Adding the test summary report
As a test manager, you'll need to start producing a test summary report for each execution of the test case suite, including regression, integration, system and functional. Additionally, you'll need a report for each type of test if you need to test against different operating systems, third-party builds or platforms. To start out, pick one or two and produce those and add more in as the team gets used to the extra workload.
The test summary report should include details about the test case objectives, all prerequisite conditions, pass and fail percentages, and descriptions of all issues found and their impact to the application functionality. The report should also specify the build, version, platform and operating system details in general, as well as any software configurations.

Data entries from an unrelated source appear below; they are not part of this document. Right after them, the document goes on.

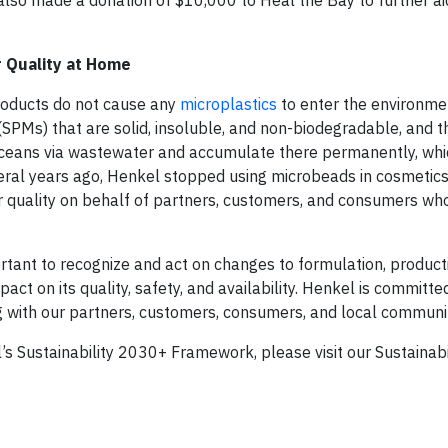
so made a donation of $10,000 to Heal the Bay to further aid
 Quality at Home
roducts do not cause any
microplastics
to enter the environme
SPMs) that are solid, insoluble, and non-biodegradable, and th
 oceans via wastewater and accumulate there permanently, wh
veral years ago, Henkel stopped using microbeads in cosmetics
er quality on behalf of partners, customers, and consumers wh
portant to recognize and act on changes to formulation, producti
ct on its quality, safety, and availability. Henkel is committe
ng with our partners, customers, consumers, and local communit
el’s Sustainability 2030+ Framework, please visit our Sustainab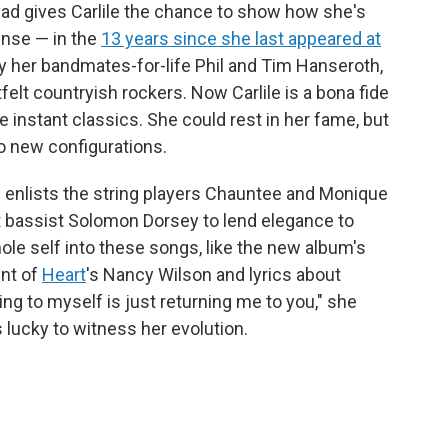
llad gives Carlile the chance to show how she's
ense — in the
13 years since she last appeared at
y her bandmates-for-life Phil and Tim Hanseroth,
tfelt countryish rockers. Now Carlile is a bona fide
 instant classics. She could rest in her fame, but
to new configurations.
d enlists the string players Chauntee and Monique
t bassist Solomon Dorsey to lend elegance to
le self into these songs, like the new album's
ent of
Heart
's Nancy Wilson and lyrics about
ing to myself is just returning me to you," she
s lucky to witness her evolution.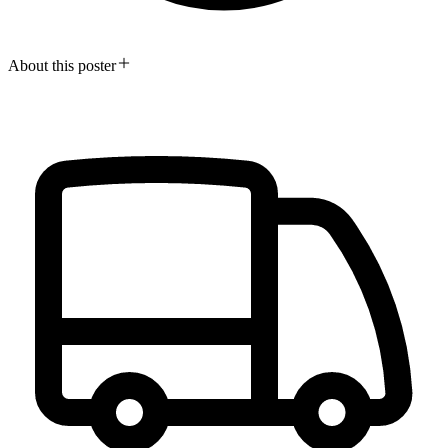
About this poster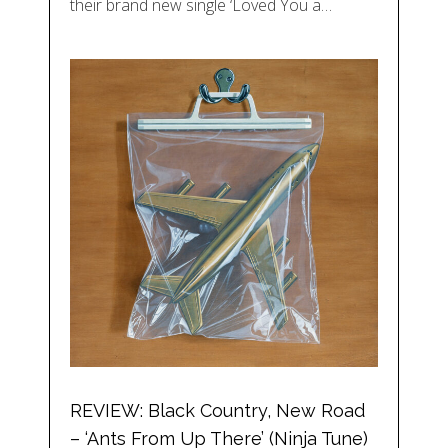
their brand new single ‘Loved You a…
REVIEW: Black Country, New Road
– ‘Ants From Up There’ (Ninja Tune)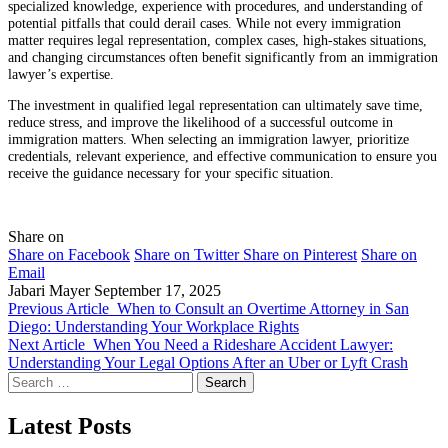
specialized knowledge, experience with procedures, and understanding of
potential pitfalls that could derail cases. While not every immigration
matter requires legal representation, complex cases, high-stakes situations,
and changing circumstances often benefit significantly from an immigration
lawyer’s expertise.
The investment in qualified legal representation can ultimately save time,
reduce stress, and improve the likelihood of a successful outcome in
immigration matters. When selecting an immigration lawyer, prioritize
credentials, relevant experience, and effective communication to ensure you
receive the guidance necessary for your specific situation.
Share on
Share on Facebook
Share on Twitter
Share on Pinterest
Share on
Email
Jabari Mayer
September 17, 2025
Previous Article
When to Consult an Overtime Attorney in San
Diego: Understanding Your Workplace Rights
Next Article
When You Need a Rideshare Accident Lawyer:
Understanding Your Legal Options After an Uber or Lyft Crash
Search
for:
Latest Posts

Your test execution results must include the time, date and who executed the test. Before you are under regulation, spend the time to develop or create an automated report that executes against your test case repository or tool. It's valuable time spent if you can set up the automatic report up to generate accurate numbers without the duress of actually being under regulation.
All defects must be included with specific detail and what impact they have on the applications functionality. The report should also include resolution or fix details and if the issue is not getting fixed, you'll need to explain why.
The traceability matrix
Ah, the traceability matrix. The mention of the word conjures up images of a complex web of requirements mapped to test cases, executed by who, when, where, why and with what result. Sound familiar? If your test team has not yet experienced the joy of the traceability matrix, you're in for a real treat. Despite its often confusing complexity, the traceability matrix is extremely useful and required for meeting FDA regulations.
In the traceability matrix you basically map your test cases to the appropriate requirement or requirements they test. You can use any number of tools, or create your own spreadsheet. The world is your oyster. When you create your matrix, make sure it covers all requirements, including interface and infrastructure. Include and document both the white and black box test cases.
Adding the traceability matrix gives you at least two possible advantages. You're setting up for meeting FDA regulations, and you're performing a double check that your team has a test case for each and every type of requirement. It's a valuable tool in any form it takes to ensure no requirements go untested.
As a test team leader and Agile process champion, it's important to make the move to add regulatory processes as early as possible. You're going to do more documentation, a lot more. You're going to need to get approvals and physical signatures. You're going to have to write a test case for every requirement. Getting your Agile process ready for FDA regulations is essential for most health care applications. By adding in these processes early, you can better massage them to fit into your Agile process with less interruption to your productive schedule. Additionally, you'll gain insight into your test coverage and likely improve the quality of your test cases. Finally, working within a Scrum team allows the test team to use information from engineers, analysts and product managers, resulting in a reliable, well-tested application that ultimately improves patient care and outcomes.